Samantha working on Airway Monitoring
  • Saúde pulmonar
    Como se adaptam os pulmões ao voo espacial? Este estudo liderado pela Suécia colocou astronautas na câmara de vácuo da Estação Espacial e bombeou ar para reduzir a pressão, mostrando resultados surpreendentes nos níveis de óxido nítrico exalado. Os investigadores desenvolveram um medicamento com efeito seletivo único na circulação pulmonar. A droga dilata os vasos sanguíneos e neutraliza aumentos da pressão sanguínea local com risco de vida. Na Lua e em Marte, os pulmões dos astronautas podem ficar facilmente irritados ou inflamados por partículas de poeira, visto que estas não pousam no solo, mas circulam indefinidamente.
  • Velhice
    Os nossos cérebros estão em constante mudança – os nervos e as células de conexão reorganizam-se a cada nova experiência, mas tornam-se menos bons nisso na velhice. Os cientistas espreitaram dentro da cabeça dos astronautas na experiência Neurospat para entender como se adaptam aos seus novos ambientes e desenvolveram novas ferramentas para testar a cognição espacial que será de grande ajuda para o envelhecimento do nosso cérebro.
  • Os humanos são mais limpos do que pensávamos
    Durante vinte anos, os humanos viveram na cerrada Estação Espacial Internacional – sem um chuveiro para tomar banho. Não há nenhum lugar na Terra onde os investigadores possam investigar como as bactérias evoluem e vivem num ambiente tão coeso. A preocupação com o crescimento desenfreado de bactérias está sempre aqui, mas parece que não é tão mau, com cerca de 55 tipos de bactérias a encontrar um equilíbrio saudável ao redor da Estação Espacial. Isto não significa que a pesquisa está a ser feita em materiais fáceis de limpar que manterão as bactérias sob controlo.
  • Misturas
    Esta série de experiências é baseada na física, mas observar como os líquidos se misturam a um nível molecular está a melhorar a vida útil dos medicamentos na Terra. As experiências SODI, em essência, observam dois líquidos juntos na ausência de gravidade. Como os dois líquidos se misturam constantemente e interferem um no outro, os resultados são interessantes para empresas que desenvolvem medicamentos à base de anticorpos que são notoriamente conhecidos por serem líquidos instáveis.
Space Station stitch

Esta é apenas uma pequena seleção das experiências europeias executadas na Estação Espacial Internacional que se concentram na pesquisa humana. Cerca de 400 investigações da ESA foram realizadas desde o lançamento do primeiro módulo e outras milhares são lideradas por outras quatro agências espaciais que trabalham juntas para manter a Estação Espacial no alto: NASA, Roscosmos da Rússia, JAXA do Japão e Agência Espacial Canadiana.

Com a Estação Espacial definida para continuar a funcionar por muitos mais anos, o futuro é brilhante para a investigação no nosso laboratório exclusivo. “Ouvimos investigadores e empresas e estamos a tornar a investigação espacial mais acessível, por exemplo, com empresas que oferecem serviços para projetar, construir, voar e executar testes num pacote global,” diz Jennifer.

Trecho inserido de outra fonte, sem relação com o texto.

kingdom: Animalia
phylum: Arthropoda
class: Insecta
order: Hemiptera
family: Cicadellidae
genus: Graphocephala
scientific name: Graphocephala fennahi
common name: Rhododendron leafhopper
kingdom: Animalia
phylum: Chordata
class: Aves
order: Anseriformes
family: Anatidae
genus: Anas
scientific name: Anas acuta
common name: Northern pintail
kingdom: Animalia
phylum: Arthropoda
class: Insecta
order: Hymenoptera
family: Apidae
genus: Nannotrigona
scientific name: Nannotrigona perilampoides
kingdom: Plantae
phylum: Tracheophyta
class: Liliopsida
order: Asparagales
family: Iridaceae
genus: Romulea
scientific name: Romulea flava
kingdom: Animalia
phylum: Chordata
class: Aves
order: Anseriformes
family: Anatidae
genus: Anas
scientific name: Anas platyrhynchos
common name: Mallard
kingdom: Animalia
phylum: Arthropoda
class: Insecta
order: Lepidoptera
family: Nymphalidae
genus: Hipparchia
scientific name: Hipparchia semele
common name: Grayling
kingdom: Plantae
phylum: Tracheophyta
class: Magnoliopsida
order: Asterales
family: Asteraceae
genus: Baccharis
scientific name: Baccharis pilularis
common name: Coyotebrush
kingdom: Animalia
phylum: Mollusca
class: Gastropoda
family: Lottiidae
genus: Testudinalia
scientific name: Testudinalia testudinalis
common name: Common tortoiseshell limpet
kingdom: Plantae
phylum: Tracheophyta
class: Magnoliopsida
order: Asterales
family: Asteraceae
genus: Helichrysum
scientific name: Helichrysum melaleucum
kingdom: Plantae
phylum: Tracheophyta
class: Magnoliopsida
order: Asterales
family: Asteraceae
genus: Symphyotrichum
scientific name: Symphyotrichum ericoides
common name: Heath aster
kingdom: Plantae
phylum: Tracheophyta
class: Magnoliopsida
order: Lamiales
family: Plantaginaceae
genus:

“As pesquisas realizadas na Estação Espacial quase sempre fornecem resultados surpreendentes, avançando o nosso conhecimento do mundo, da humanidade e beneficiando as pessoas na Terra. Durante 20 anos, temos trabalhado na vanguarda de onde a ciência e a engenharia se encontram e estou ansiosa para ver muitos mais anos de experiências e resultados interessantes.”